PRIVATE INSURERS EAT INTO PSUS’ NON-LIFE SHARE

Mumbai: State-owned non-life insurance companies have lost further market share in the first quarter of 2007-08, as the industry slowly adjusts to a free-pricing market. The slower growth among state-owned companies has resulted in ICICI Lombard displacing public sector Oriental Insurance to become the fourth-largest insurer in India. In the first quarter, non-life insurance has grown 13.4%, taking the total premium to Rs 8,437 crore, up from Rs 7,438 crore in the corresponding quarter last year. The growth has largely come from private companies which have grown 22.4% against public sector companies which have grown much slower at 7.7%.

Unlike life insurance where government presence is through the monolithic Life Insurance Corporation (LIC), the government owns four companies in non-life — New India, Oriental Insurance, National Insurance and United India. The state-owned companies now account for 58% of non-life premium compared with 61% a year ago. Unlike life insurance, which has seen a complete change in the ranking of insurers in terms of topline, the non-life insurance has been steady. Besides, United India and ICICI Lombard, MS Cholamandalam and Royal Sundaram are the only two companies to trade places in the ranking list. The highest growth rates have been recorded by Cholamandalam (35%), followed by Iffco-Tokio (33%), Tata AIG (28.12%) and Bajaj Allianz (27.85%). Reliance General Insurance, which was the fastest growing company last year, has grown slower than the industry with a 5.2% rise in premium income.
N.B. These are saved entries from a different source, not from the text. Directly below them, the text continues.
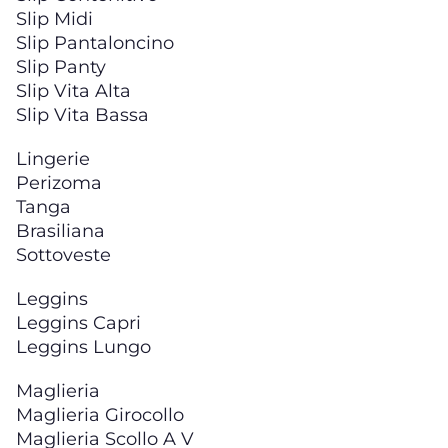
Slip Midi
Slip Pantaloncino
Slip Panty
Slip Vita Alta
Slip Vita Bassa
Lingerie
Perizoma
Tanga
Brasiliana
Sottoveste
Leggins
Leggins Capri
Leggins Lungo
Maglieria
Maglieria Girocollo
Maglieria Scollo A V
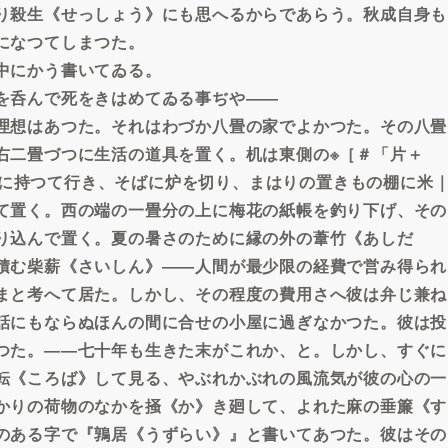
り殺生《せっしょう》にも思へるからであらう。秋成自身も
になつてしまつた。
中にかう書いてゐる。
を呑んで死をきはめてゐる事ぢや――
理想はあつた。それはわづか八畳の家でよかつた。その八畳
右二畳づつに生活の道具を置く。机は東側の※［＃「片＋
た》に持つて行き、そばに炉を切り、まはりの置きもの棚に米
て置く。西の端の一畳分の上に梅花の紙帳を釣り下げ、その
り込んで置く。夏の暑さのために縁の外の葦竹《あしだ
積む柴薪《さいしん》――人間が最少限の経費で営み得られ
まと考へて居た。しかし、その程度の費用さへ彼は弁じ兼ね
話にもならぬほんの間に合せの小屋に過ぎなかつた。彼は投
つた。――七十年も生きた末がこれか、と。しかし、すぐに
転《ころば》して見る、やぶれかぶれの風流気が彼の心の一
かりの荷物のなかを掻《か》き廻して、よれた麻の垂簾《す
のある字で『鶉居《うずらい》』と書いてあつた。彼はその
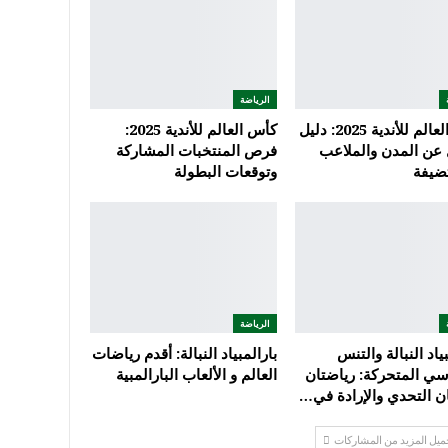
الرياضة
كأس العالم للأندية 2025: دليل
كأس العالم للأندية 2025:
عن المدن والملاعب
فرص المنتخبات المشاركة
ضيفة
وتوقعات البطولة
الرياضة
بياد النبالة والتنس
بارالمبياد النبالة: أقدم رياضات
سي المتحركة: رياضتان
العالم و الألعاب البارالمبية
ن التحدي والإرادة في…
ميل المزيد من المشاركات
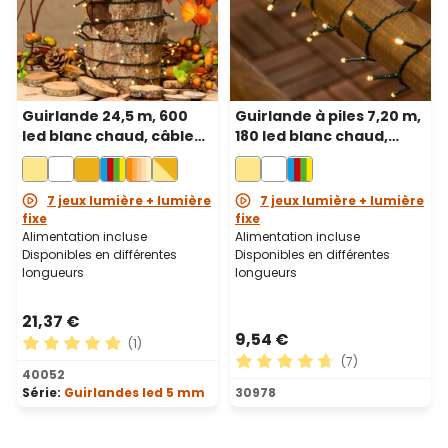
Guirlande 24,5 m, 600
Guirlande à piles 7,20 m,
led blanc chaud, câble
180 led blanc chaud,
vert
câble vert
7 jeux lumière + lumière
7 jeux lumière + lumière
fixe
fixe
Alimentation incluse
Alimentation incluse
Disponibles en différentes
Disponibles en différentes
longueurs
longueurs
21,37 €
9,54 €
(1)
(7)
Note moyenne de 5 sur 5 étoiles
40052
Note moyenne de 4.71 sur 5
Série:
Guirlandes led 5 mm
30978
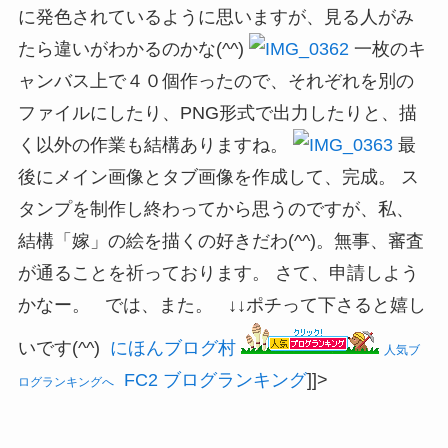
に発色されているように思いますが、見る人がみ
たら違いがわかるのかな(^^)
一枚のキ
ャンバス上で４０個作ったので、それぞれを別の
ファイルにしたり、PNG形式で出力したりと、描
く以外の作業も結構ありますね。
最
後にメイン画像とタブ画像を作成して、完成。 ス
タンプを制作し終わってから思うのですが、私、
結構「嫁」の絵を描くの好きだわ(^^)。無事、審査
が通ることを祈っております。 さて、申請しよう
かなー。 では、また。 ↓↓ポチって下さると嬉し
いです(^^)
にほんブログ村
人気ブ
FC2 ブログランキング
]]>
ログランキングへ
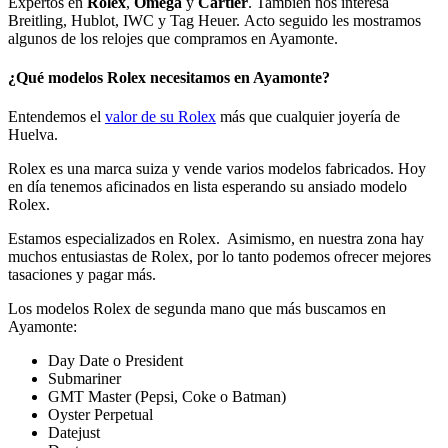
Expertos en
Rolex
,
Omega
y
Cartier
. También nos interesa
Breitling, Hublot, IWC y Tag Heuer. Acto seguido les mostramos
algunos de los relojes que compramos en Ayamonte.
¿Qué modelos Rolex necesitamos en Ayamonte?
Entendemos el
valor de su Rolex
más que cualquier joyería de
Huelva.
Rolex es una marca suiza y vende varios modelos fabricados. Hoy
en día tenemos aficinados en lista esperando su ansiado modelo
Rolex.
Estamos especializados en Rolex. Asimismo, en nuestra zona hay
muchos entusiastas de Rolex, por lo tanto podemos ofrecer mejores
tasaciones y pagar más.
Los modelos Rolex de segunda mano que más buscamos en
Ayamonte:
Day Date o President
Submariner
GMT Master (Pepsi, Coke o Batman)
Oyster Perpetual
Datejust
State-owned companies have recorded a lower growth because of hectic competition for property insurance which has seen them retain old business at sharply reduced rates. Priavte companies have been very aggressive in acquiring motor insurance business through tie-ups with dealership. Motor together with health insurance have been the drivers of growth in the non-life insurance industry. During the course of the year private companies have made large investments in distribution and intermediaries. Also several new companies have entered the fray. The new companies that have received licence include Future Generali, Universal Sompo, Shriram General Insurance and Bharti Axa General Insurance. HDFC Ergo General Insurance, which fell behind last year as HDFC broke up with erstwhile partner Chubb, is expected to press ahead this year.